Und natürlich steht ihm auch das Klavier bei seiner Aufgabe bei: Mit dessen Hilfe gibt Merkle die Melodie vor, die eingeübt werden soll. „Einfach mal hören – Ihr könnt ja mitsummen“, lautet sein Vorschlag, der angenommen wird. Doch Merkle singt auch selbst– und zwar in allen Stimmlagen, denen er den Anfangston vorgibt. Erstaunlich hoch schwingt sich dabei schon mal die Stimme des 37-jährigen Chorleiters, der weiß, dass der harmonische Stimmen-Mix die eigentliche Klang-Schönheit erzeugt.

„Wir checken noch einmal die Stellen, wo sich die Stimmen splitten“, teilt er dem Chor wenig später mit. Da ist die Stimmengemeinschaft schon beim Proben des Queen-Medleys, das sich im Repertoire der App-Stream-Singers befindet. „Wie ist der Anfangston?“, lautet die Frage des Chorleiters, der daran erinnert, dass dieser für die Altstimmen „relativ hoch“ sei. Doch die vier Frauen haben ihn sofort gefunden. Auf Merkles Gesicht zeigt sich ein zufriedenes Lächeln.

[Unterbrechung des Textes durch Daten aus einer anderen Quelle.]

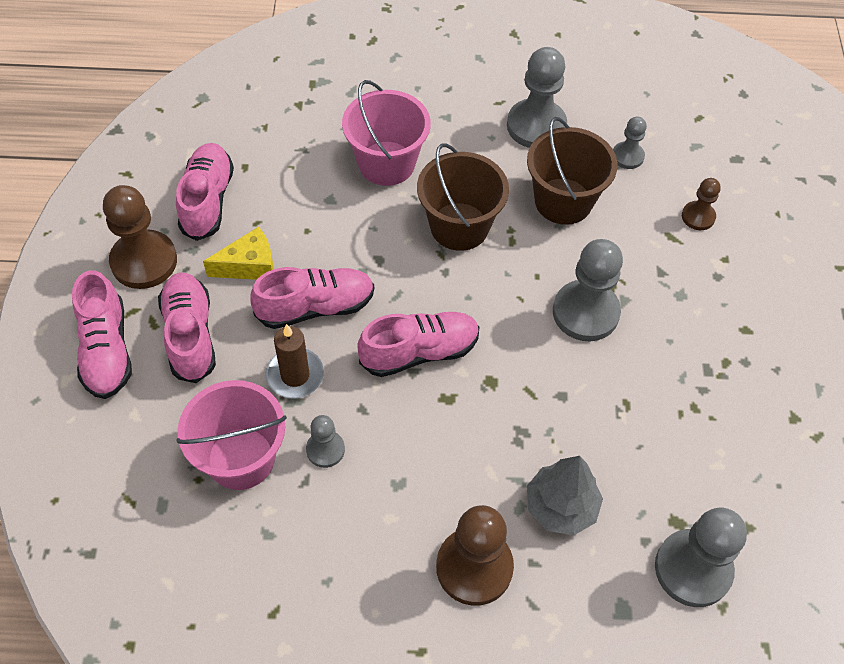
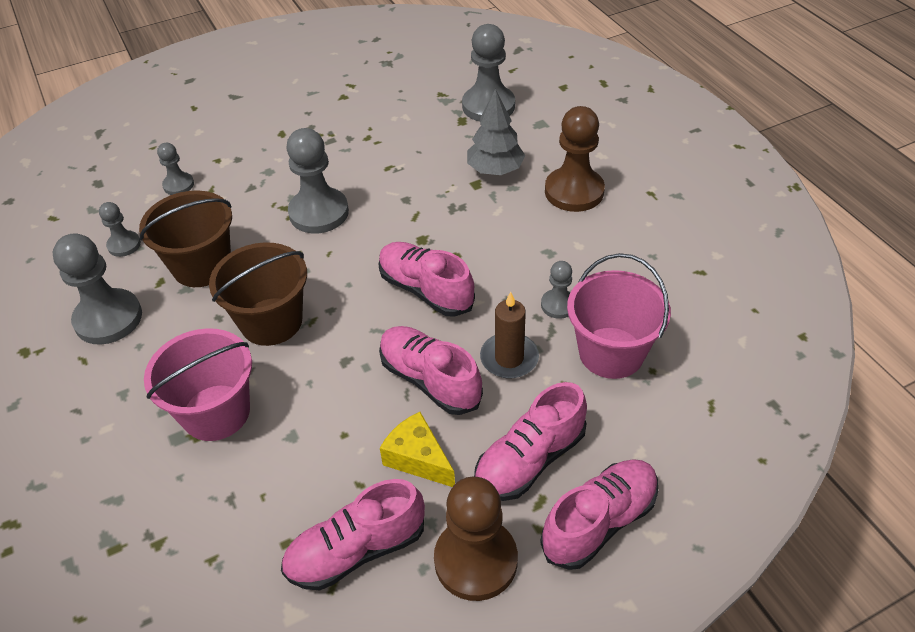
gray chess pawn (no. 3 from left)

Bei „We will rock you“ pulsiert der Fuß des Dirigenten rhythmisch mit, während er oben in die Tasten drückt. Die Sänger übernehmen den Rhythmus, doch Merkle hebt die Hand. „Ihr habt ein bisschen angefangen zu komponieren“, unterbricht er die Singenden, denen er auf eigenwillige Weise auch Mut macht: „Die Töne waren falsch, aber die Intention ist super. Noch einmal bitte mit derselben Power“, motiviert Merkle den Chor, der daraufhin kurzerhand stehend übt und sogar durch den Raum geht.

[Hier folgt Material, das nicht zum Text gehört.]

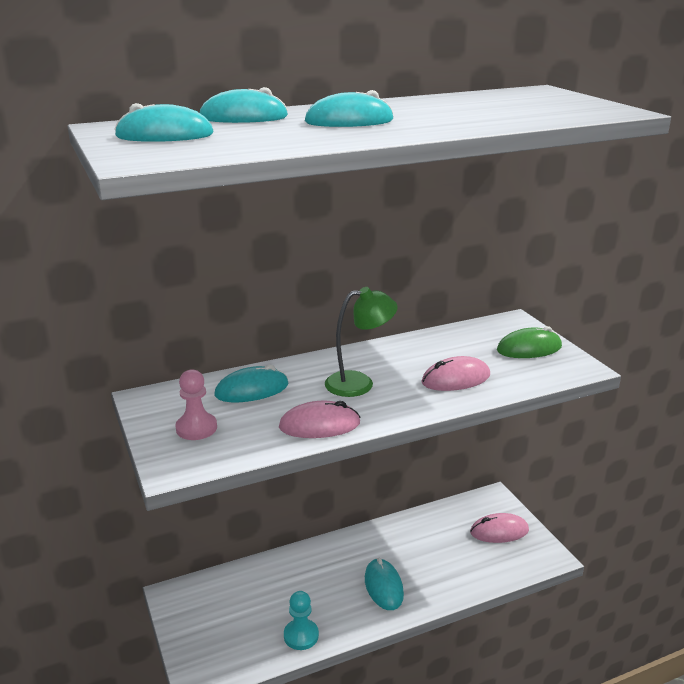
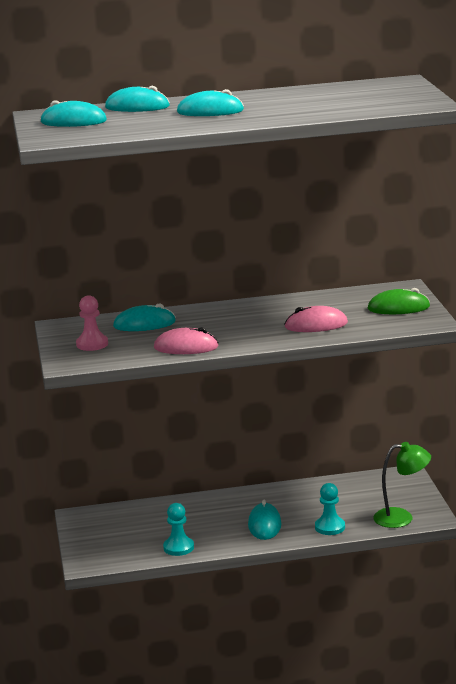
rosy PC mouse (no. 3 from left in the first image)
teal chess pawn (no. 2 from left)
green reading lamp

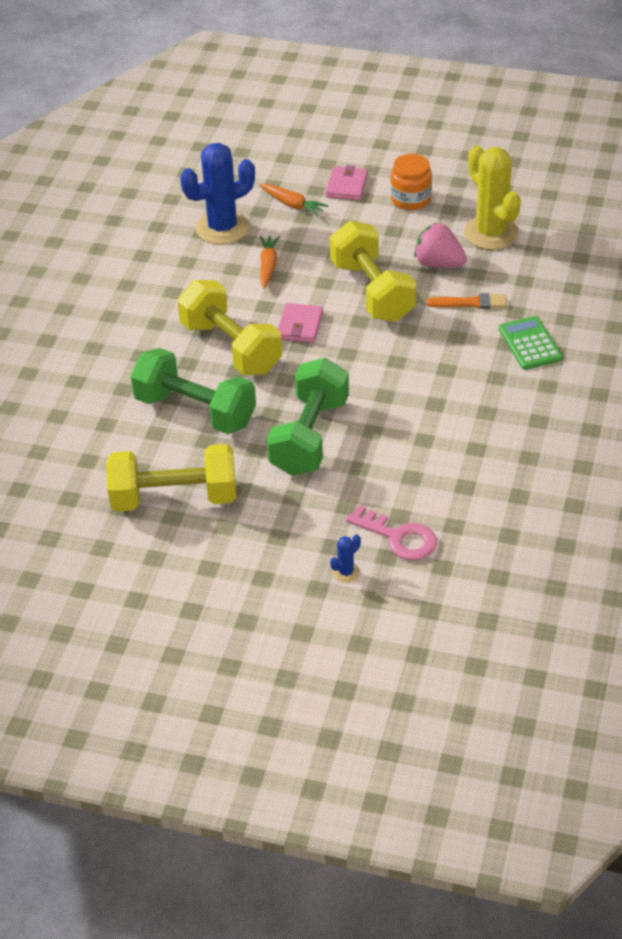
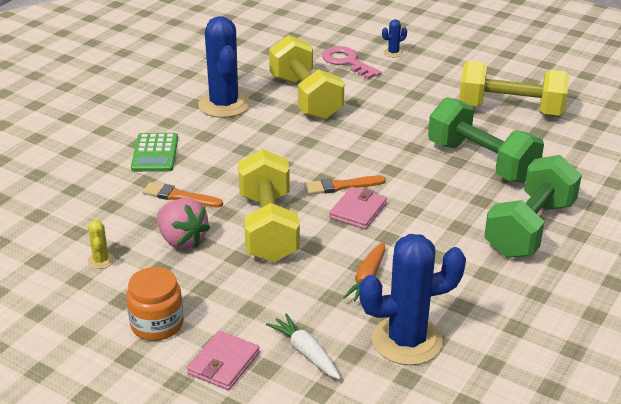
royal blue saguaro cactus (no. 1 from left)
orange brush (no. 2 from left)
bright yellow hand weight (no. 2 from left)
green hand weight (no. 2 from left)
pure white carrot
bright yellow saguaro cactus

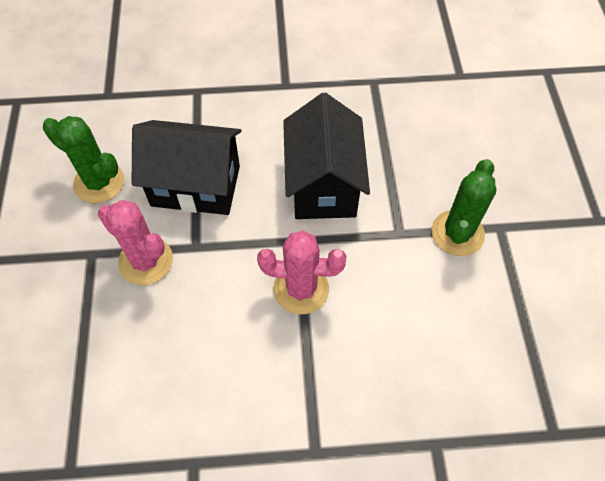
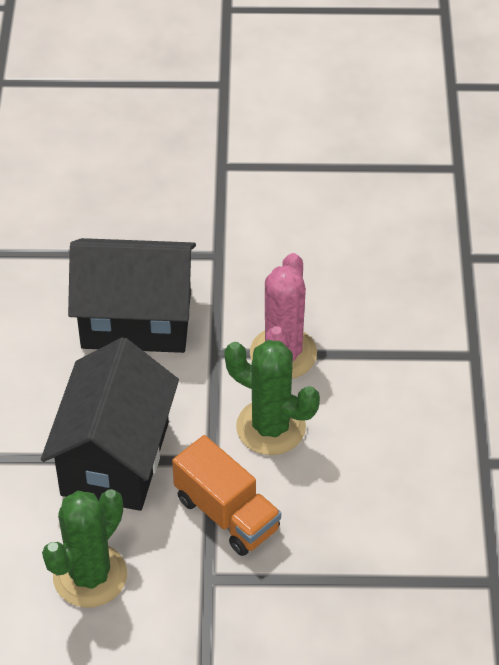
green saguaro cactus (no. 2 from left)
orange toy truck

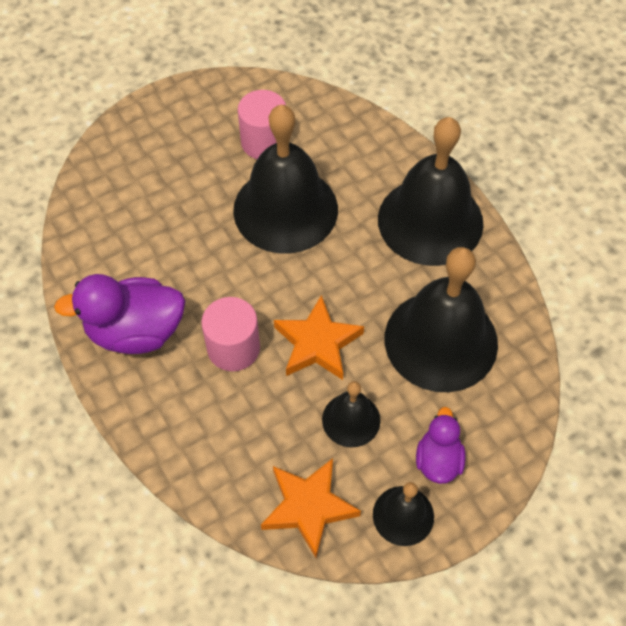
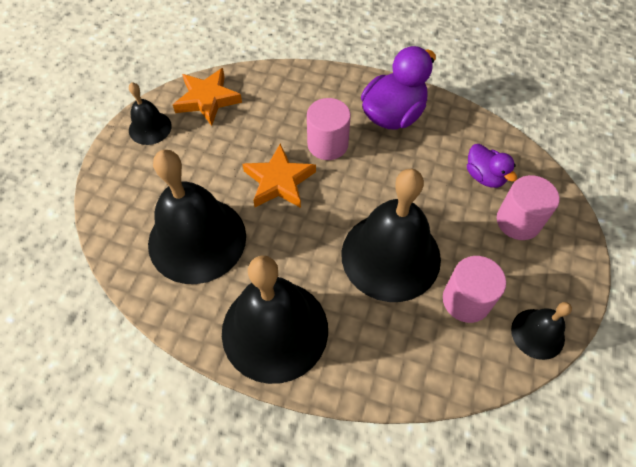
rosy solid cylinder (no. 3 from left)
black hand bell (no. 5 from left)
purple toy duck (no. 2 from left)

Bei „We are the Champions“ beweist Merkle erneut, wie exakt er hört: „Der letzte Ton hängt durch“, signalisiert er dem Chor und lässt bei der Probe viel Gelächter und Spaß zu. Das zeigt sich auch bei der Tennis-affinen Unterrichtsweise. Ist ein besonders hoher Ton erforderlich, vergleicht er den Vorgang etwa mit dem Aufschlag des früheren Tennisspielers Ivan Lendl. „Anspannen und Entspannen“, lautet die Devise. Überhaupt sind es die bildhaften Vergleiche, die den Chorleiter charakterisieren: „Zieht den Ton wie einen geraden Faden oder wie einen Sessellift. Wenn mein Einsatz kommt, dann klinkt ihr eure Gondel ein“, rät Merkle, der kurz darauf kess kontert: „Oh, jetzt ist die Kabine gleich wieder runtergefallen.“

Die App-Stream-Singers wünschen sich sehnlichst Verstärkung. Denn wie bei den meisten Chören in Deutschland sind die Männer auch bei der Affalterbacher Chorgemeinschaft Mangelware. Im Tenor singen gerade mal vier Mitglieder. Und die werden sogar von einer Frau unterstützt: von Beate Reichle.